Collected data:

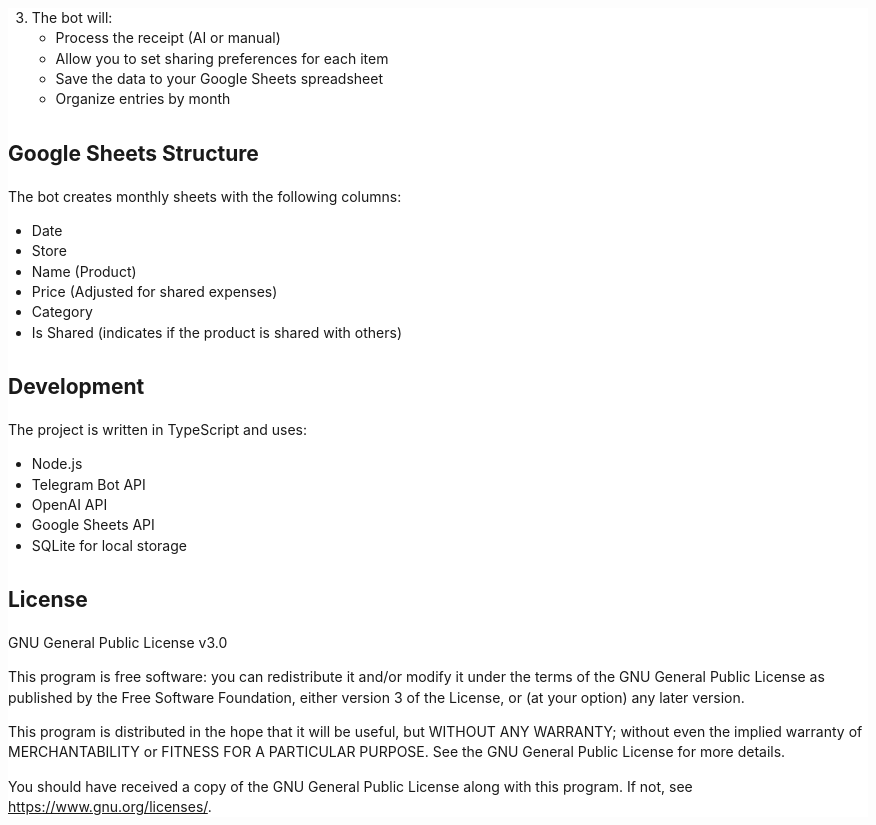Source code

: 3. The bot will:
   - Process the receipt (AI or manual)
   - Allow you to set sharing preferences for each item
   - Save the data to your Google Sheets spreadsheet
   - Organize entries by month

## Google Sheets Structure

The bot creates monthly sheets with the following columns:
- Date
- Store
- Name (Product)
- Price (Adjusted for shared expenses)
- Category
- Is Shared (indicates if the product is shared with others)

## Development

The project is written in TypeScript and uses:
- Node.js
- Telegram Bot API
- OpenAI API
- Google Sheets API
- SQLite for local storage

## License
GNU General Public License v3.0

This program is free software: you can redistribute it and/or modify
it under the terms of the GNU General Public License as published by
the Free Software Foundation, either version 3 of the License, or
(at your option) any later version.

This program is distributed in the hope that it will be useful,
but WITHOUT ANY WARRANTY; without even the implied warranty of
MERCHANTABILITY or FITNESS FOR A PARTICULAR PURPOSE. See the
GNU General Public License for more details.

You should have received a copy of the GNU General Public License
along with this program. If not, see <https://www.gnu.org/licenses/>.
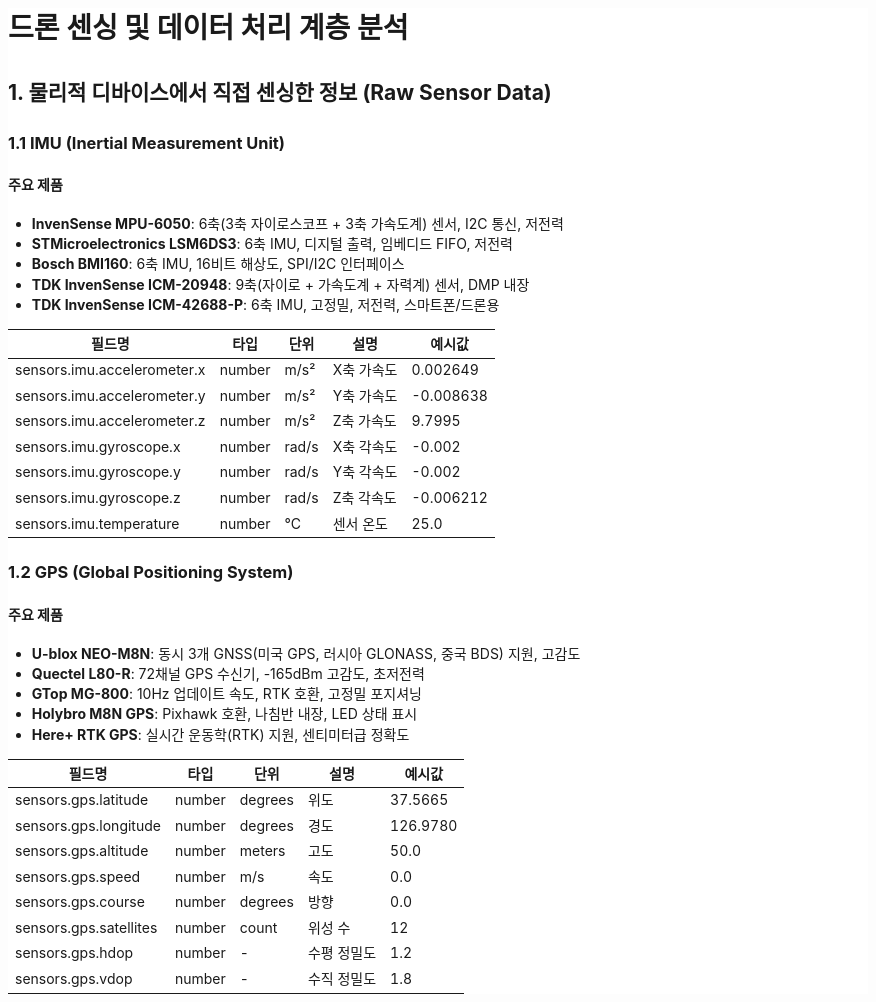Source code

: # 드론 센싱 및 데이터 처리 계층 분석

## 1. 물리적 디바이스에서 직접 센싱한 정보 (Raw Sensor Data)

### 1.1 IMU (Inertial Measurement Unit)

#### 주요 제품

- **InvenSense MPU-6050**: 6축(3축 자이로스코프 + 3축 가속도계) 센서, I2C 통신, 저전력
- **STMicroelectronics LSM6DS3**: 6축 IMU, 디지털 출력, 임베디드 FIFO, 저전력
- **Bosch BMI160**: 6축 IMU, 16비트 해상도, SPI/I2C 인터페이스
- **TDK InvenSense ICM-20948**: 9축(자이로 + 가속도계 + 자력계) 센서, DMP 내장
- **TDK InvenSense ICM-42688-P**: 6축 IMU, 고정밀, 저전력, 스마트폰/드론용

| 필드명                      | 타입   | 단위  | 설명       | 예시값    |
| --------------------------- | ------ | ----- | ---------- | --------- |
| sensors.imu.accelerometer.x | number | m/s²  | X축 가속도 | 0.002649  |
| sensors.imu.accelerometer.y | number | m/s²  | Y축 가속도 | -0.008638 |
| sensors.imu.accelerometer.z | number | m/s²  | Z축 가속도 | 9.7995    |
| sensors.imu.gyroscope.x     | number | rad/s | X축 각속도 | -0.002    |
| sensors.imu.gyroscope.y     | number | rad/s | Y축 각속도 | -0.002    |
| sensors.imu.gyroscope.z     | number | rad/s | Z축 각속도 | -0.006212 |
| sensors.imu.temperature     | number | °C    | 센서 온도  | 25.0      |

### 1.2 GPS (Global Positioning System)

#### 주요 제품

- **U-blox NEO-M8N**: 동시 3개 GNSS(미국 GPS, 러시아 GLONASS, 중국 BDS) 지원, 고감도
- **Quectel L80-R**: 72채널 GPS 수신기, -165dBm 고감도, 초저전력
- **GTop MG-800**: 10Hz 업데이트 속도, RTK 호환, 고정밀 포지셔닝
- **Holybro M8N GPS**: Pixhawk 호환, 나침반 내장, LED 상태 표시
- **Here+ RTK GPS**: 실시간 운동학(RTK) 지원, 센티미터급 정확도

| 필드명                 | 타입   | 단위    | 설명        | 예시값   |
| ---------------------- | ------ | ------- | ----------- | -------- |
| sensors.gps.latitude   | number | degrees | 위도        | 37.5665  |
| sensors.gps.longitude  | number | degrees | 경도        | 126.9780 |
| sensors.gps.altitude   | number | meters  | 고도        | 50.0     |
| sensors.gps.speed      | number | m/s     | 속도        | 0.0      |
| sensors.gps.course     | number | degrees | 방향        | 0.0      |
| sensors.gps.satellites | number | count   | 위성 수     | 12       |
| sensors.gps.hdop       | number | -       | 수평 정밀도 | 1.2      |
| sensors.gps.vdop       | number | -       | 수직 정밀도 | 1.8      |
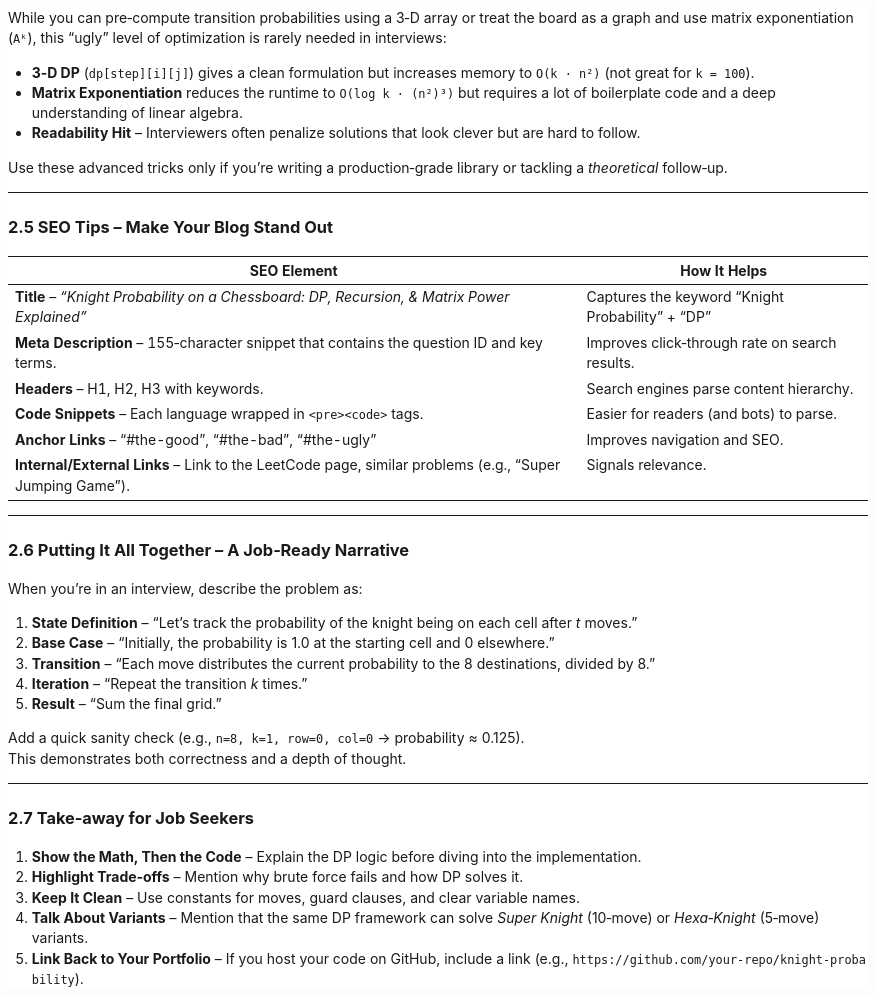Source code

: While you can pre‑compute transition probabilities using a 3‑D array or treat the board as a graph and use matrix exponentiation (`Aᵏ`), this “ugly” level of optimization is rarely needed in interviews:

- **3‑D DP** (`dp[step][i][j]`) gives a clean formulation but increases memory to `O(k · n²)` (not great for `k = 100`).  
- **Matrix Exponentiation** reduces the runtime to `O(log k · (n²)³)` but requires a lot of boilerplate code and a deep understanding of linear algebra.  
- **Readability Hit** – Interviewers often penalize solutions that look clever but are hard to follow.  

Use these advanced tricks only if you’re writing a production‑grade library or tackling a *theoretical* follow‑up.

---

### 2.5  SEO Tips – Make Your Blog Stand Out

| SEO Element | How It Helps |
|-------------|--------------|
| **Title** – *“Knight Probability on a Chessboard: DP, Recursion, & Matrix Power Explained”* | Captures the keyword “Knight Probability” + “DP” |
| **Meta Description** – 155‑character snippet that contains the question ID and key terms. | Improves click‑through rate on search results. |
| **Headers** – H1, H2, H3 with keywords. | Search engines parse content hierarchy. |
| **Code Snippets** – Each language wrapped in `<pre><code>` tags. | Easier for readers (and bots) to parse. |
| **Anchor Links** – “#the-good”, “#the-bad”, “#the-ugly” | Improves navigation and SEO. |
| **Internal/External Links** – Link to the LeetCode page, similar problems (e.g., “Super Jumping Game”). | Signals relevance. |

---

### 2.6  Putting It All Together – A Job‑Ready Narrative

When you’re in an interview, describe the problem as:

1. **State Definition** – “Let’s track the probability of the knight being on each cell after *t* moves.”  
2. **Base Case** – “Initially, the probability is 1.0 at the starting cell and 0 elsewhere.”  
3. **Transition** – “Each move distributes the current probability to the 8 destinations, divided by 8.”  
4. **Iteration** – “Repeat the transition *k* times.”  
5. **Result** – “Sum the final grid.”  

Add a quick sanity check (e.g., `n=8, k=1, row=0, col=0` → probability ≈ 0.125).  
This demonstrates both correctness and a depth of thought.

---

### 2.7  Take‑away for Job Seekers

1. **Show the Math, Then the Code** – Explain the DP logic before diving into the implementation.  
2. **Highlight Trade‑offs** – Mention why brute force fails and how DP solves it.  
3. **Keep It Clean** – Use constants for moves, guard clauses, and clear variable names.  
4. **Talk About Variants** – Mention that the same DP framework can solve *Super Knight* (10‑move) or *Hexa‑Knight* (5‑move) variants.  
5. **Link Back to Your Portfolio** – If you host your code on GitHub, include a link (e.g., `https://github.com/your‑repo/knight-probability`).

Task to complete: Using the records above, list each line that includes "Improves".

Response to the task:
| **Meta Description** – 155‑character snippet that contains the question ID and key terms. | Improves click‑through rate on search results. |
| **Anchor Links** – “#the-good”, “#the-bad”, “#the-ugly” | Improves navigation and SEO. |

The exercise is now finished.